There was no breed predisposition noted in this study; most of the cats were domestic shorthair, but this is representative of the cat population. There was a wide age distribution; range = 14 weeks to 15 years, with an average of 8.8 years. Most of the cases were male (72%), but the sex distribution of the patient population of all contributing institutions was not available, so the significance of this apparent male predominance is unknown.

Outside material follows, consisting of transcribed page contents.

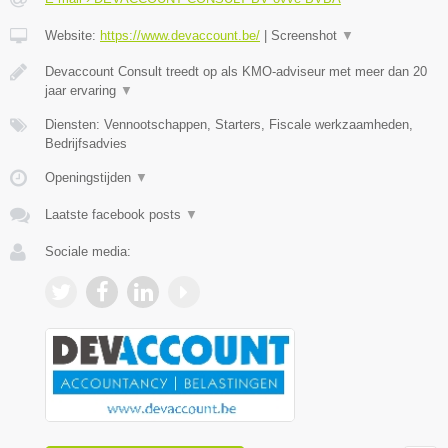
Website:
https://www.devaccount.be/
|
Screenshot
▼
Devaccount Consult treedt op als KMO-adviseur met meer dan 20
jaar ervaring
▼
Diensten: Vennootschappen, Starters, Fiscale werkzaamheden,
Bedrijfsadvies
Openingstijden
▼
Laatste facebook posts
▼
Sociale media: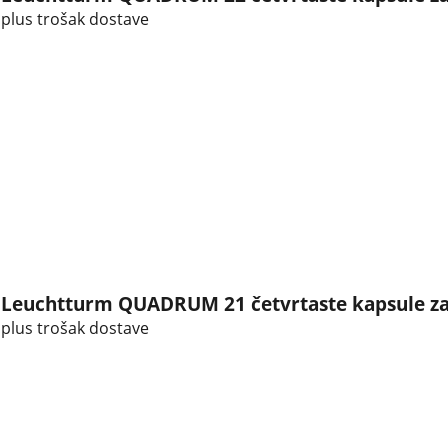
plus trošak dostave
Leuchtturm QUADRUM 21 četvrtaste kapsule za
plus trošak dostave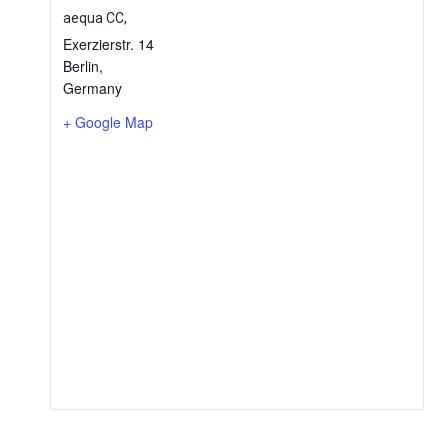
aequa CC,
Exerzierstr. 14
Berlin
,
Germany
+ Google Map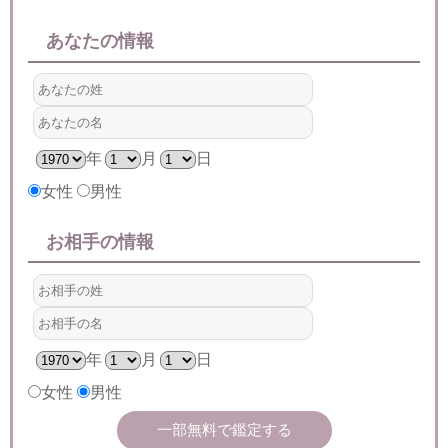
あなたの情報
年
月
日
女性
男性
お相手の情報
年
月
日
女性
男性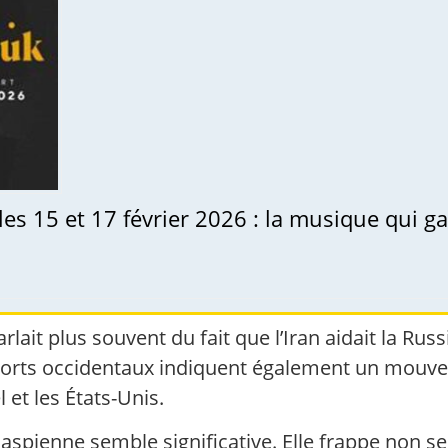
les 15 et 17 février 2026 : la musique qui g
rlait plus souvent du fait que l’Iran aidait la Ru
pports occidentaux indiquent également un mouvem
l et les États-Unis.
 caspienne semble significative. Elle frappe non 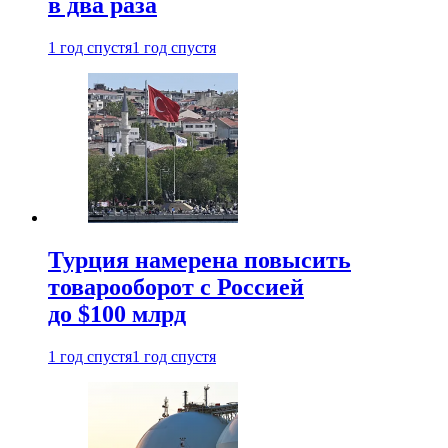
в два раза
1 год спустя
1 год спустя
Турция намерена повысить
товарооборот с Россией
до $100 млрд
1 год спустя
1 год спустя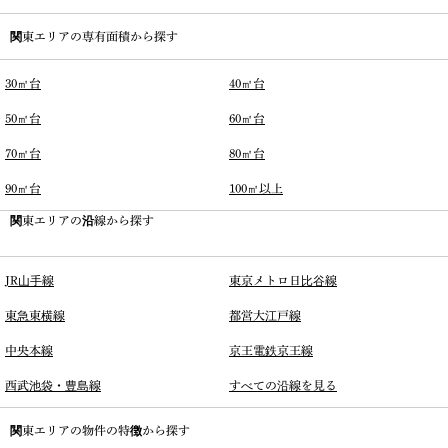
関東エリアの専有面積から探す
30㎡台
40㎡台
50㎡台
60㎡台
70㎡台
80㎡台
90㎡台
100㎡以上
関東エリアの沿線から探す
JR山手線
東京メトロ日比谷線
東急東横線
都営大江戸線
中央本線
京王電鉄京王線
西武池袋・豊島線
すべての沿線を見る
関東エリアの物件の特徴から探す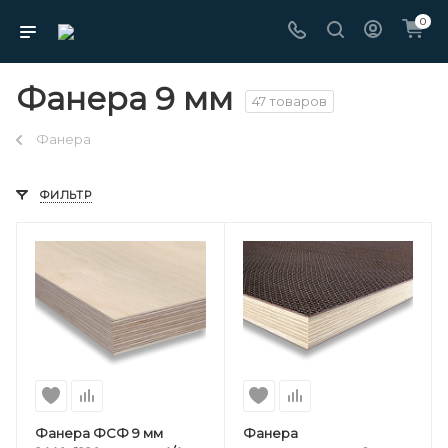
0
Фанера 9 мм
47 товаров
Фанера
ФИЛЬТР
Фанера ФСФ 9 мм
Фанера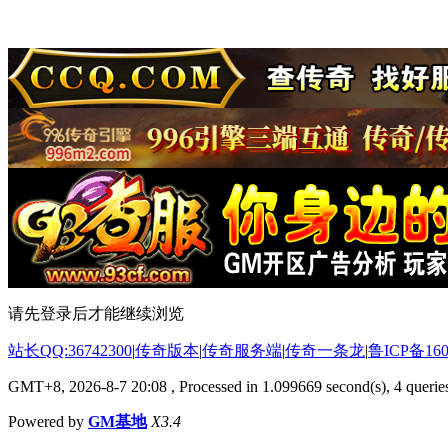
请先登录后才能继续浏览
站长QQ:36742300
|
传奇版本
|
传奇服务端
|
传奇一条龙
|
鲁ICP备160
GMT+8, 2026-8-7 20:08
, Processed in 1.099669 second(s), 4 queries
Powered by
GM基地
X3.4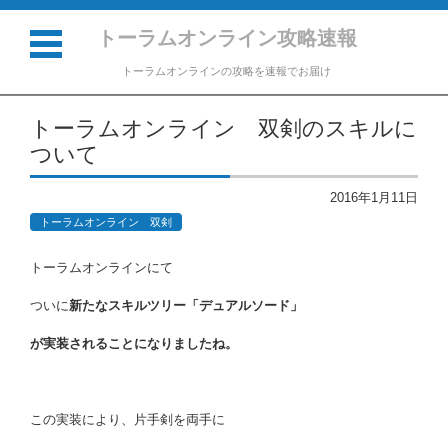
トーラムオンライン攻略速報
トーラムオンラインの攻略を速報でお届け
コンテンツに移動
トーラムオンライン 双剣のスキルに
ついて
2016年1月11日
トーラムオンライン 双剣
トーラムオンラインにて
ついに
新たなスキルツリー「デュアルソード」
が実装されることになりましたね。
この実装により、片手剣を両手に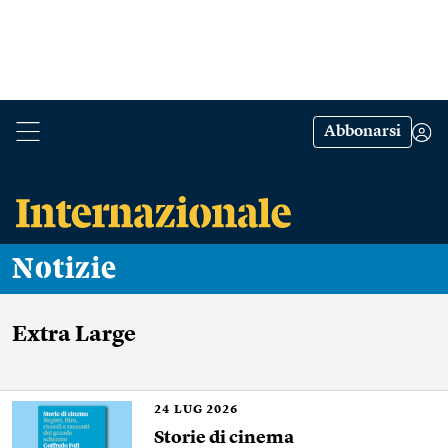
Abbonarsi
Notizie
Extra Large
24
LUG 2026
Storie di cinema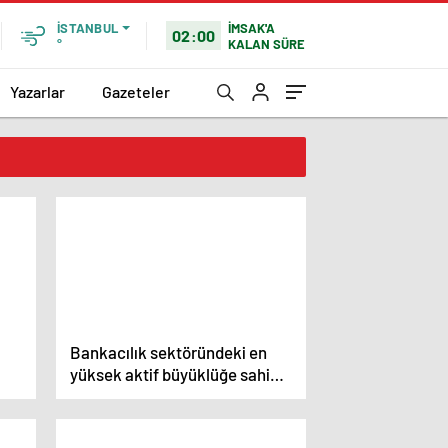
İMSAK'A
İSTANBUL
02:00
KALAN SÜRE
°
Yazarlar
Gazeteler
i
Bankacılık sektöründeki en
yüksek aktif büyüklüğe sahip
10 banka geçen yıl rekor kırdı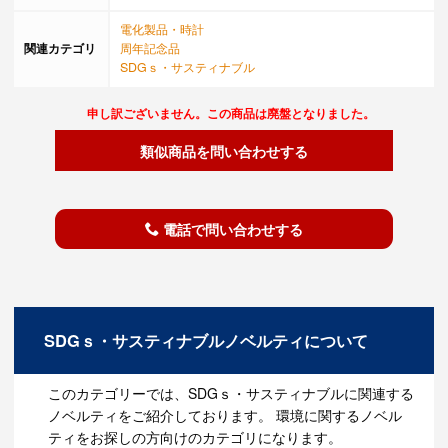
電化製品・時計
関連カテゴリ
周年記念品
SDGｓ・サスティナブル
申し訳ございません。この商品は廃盤となりました。
類似商品を問い合わせする
電話で問い合わせする
SDGｓ・サスティナブルノベルティについて
このカテゴリーでは、SDGｓ・サスティナブルに関連する
ノベルティをご紹介しております。 環境に関するノベル
ティをお探しの方向けのカテゴリになります。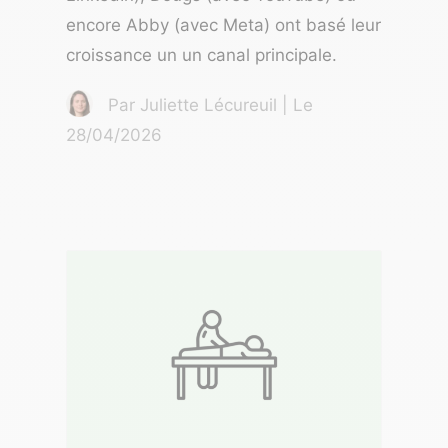
encore Abby (avec Meta) ont basé leur
croissance un un canal principale.
Par Juliette Lécureuil | Le
28/04/2026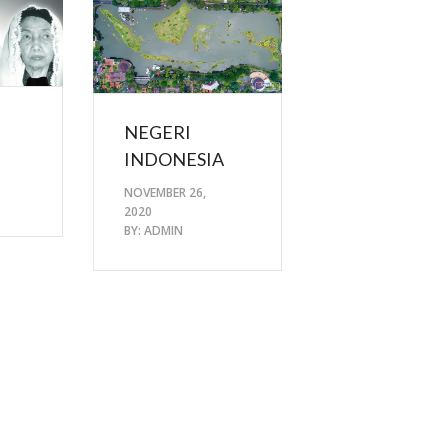
NEGERI
INDONESIA
NOVEMBER 26,
2020
BY:
ADMIN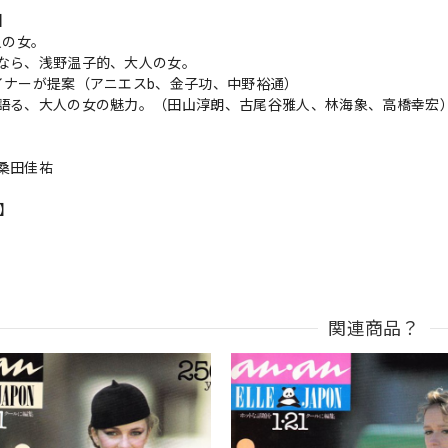
s】
人の女。
なら、浅野温子的、大人の女。
イナーが提案（アニエスb、金子功、中野裕通）
語る、大人の女の魅力。（田山淳朗、古尾谷雅人、林海象、高橋幸宏
 桑田佳祐
n】
関連商品？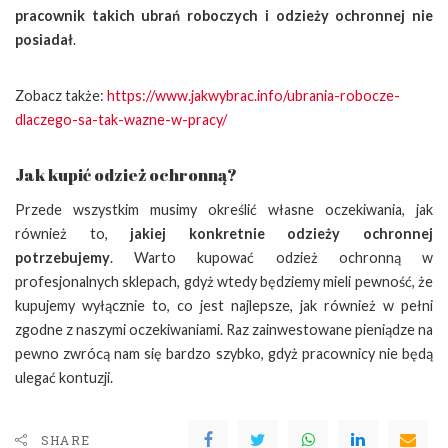
pracownik takich ubrań roboczych i odzieży ochronnej nie
posiadał
.
Zobacz także:
https://www.jakwybrac.info/ubrania-robocze-
dlaczego-sa-tak-wazne-w-pracy/
Jak kupić odzież ochronną?
Przede wszystkim musimy określić własne oczekiwania, jak
również to,
jakiej konkretnie odzieży ochronnej
potrzebujemy
. Warto kupować odzież ochronną w
profesjonalnych sklepach, gdyż wtedy będziemy mieli pewność, że
kupujemy wyłącznie to, co jest najlepsze, jak również w pełni
zgodne z naszymi oczekiwaniami. Raz zainwestowane pieniądze na
pewno zwrócą nam się bardzo szybko, gdyż pracownicy nie będą
ulegać kontuzji.
SHARE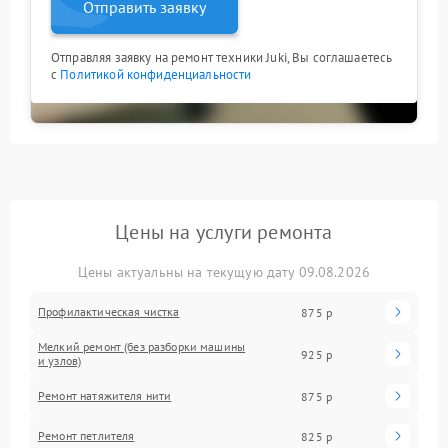
Отправить заявку
Отправляя заявку на ремонт техники Juki, Вы соглашаетесь
с
Политикой конфиденциальности
Цены на услуги ремонта
Цены актуальны на текущую дату 09.08.2026
Профилактическая чистка
875 р
Мелкий ремонт (без разборки машины
925 р
и узлов)
Ремонт натяжителя нити
875 р
Ремонт петлителя
825 р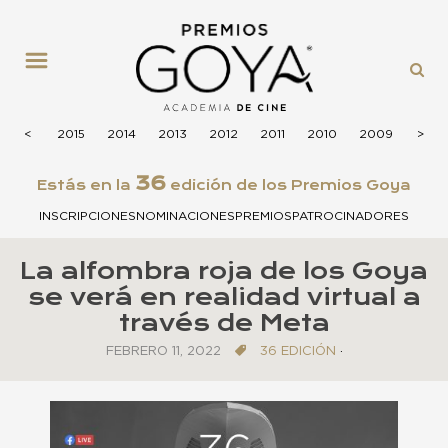
MENÚ
2016
<
<
2015
2014
2013
2012
2011
2010
2009
200
>
>
36
Estás en la
edición de los Premios Goya
INSCRIPCIONES
NOMINACIONES
PREMIOS
PATROCINADORES
La alfombra roja de los Goya
se verá en realidad virtual a
través de Meta
FEBRERO 11, 2022
36 EDICIÓN
·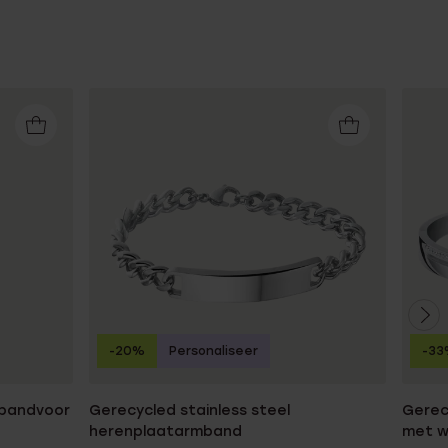
-20%
Personaliseer
-33
mbandvoor
Gerecycled stainless steel
Gerec
herenplaatarmband
met wi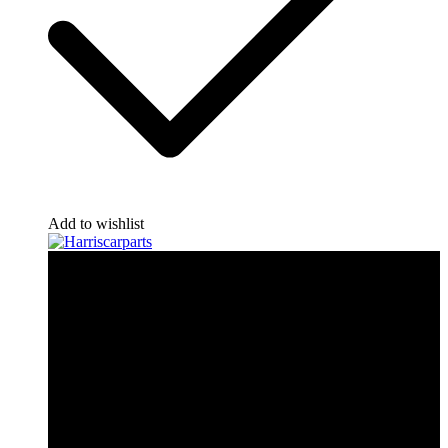
Add to wishlist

In conclusion, we have described a unique inflammatory lesion of the feline gastrointestinal tract, which often contains bacteria, but does not respond to antibiotic treatment. The lesion is characterized by dense collagen trabeculae, large fibroblasts, and numerous eosinophils. The lesion is often grossly and sometimes histologically mistaken for neoplasia. Future studies will be needed to determine the prevalence, optimal therapeutic recommendations, prognosis, and pathogenesis of this unique lesion.
Footnotes
Acknowledgements
We thank Dr. Timothy Becker for follow-up clinical information on case No. 9 and Dr. Danielle Reel for contributing case No. 8. We also thank Dee Stephenson and Sharon Schlosshan for histology support, Ladonna Mrkonjich for immunohistochemistry support, and the staff of the UT Clinical Pathology Laboratory for cytology support.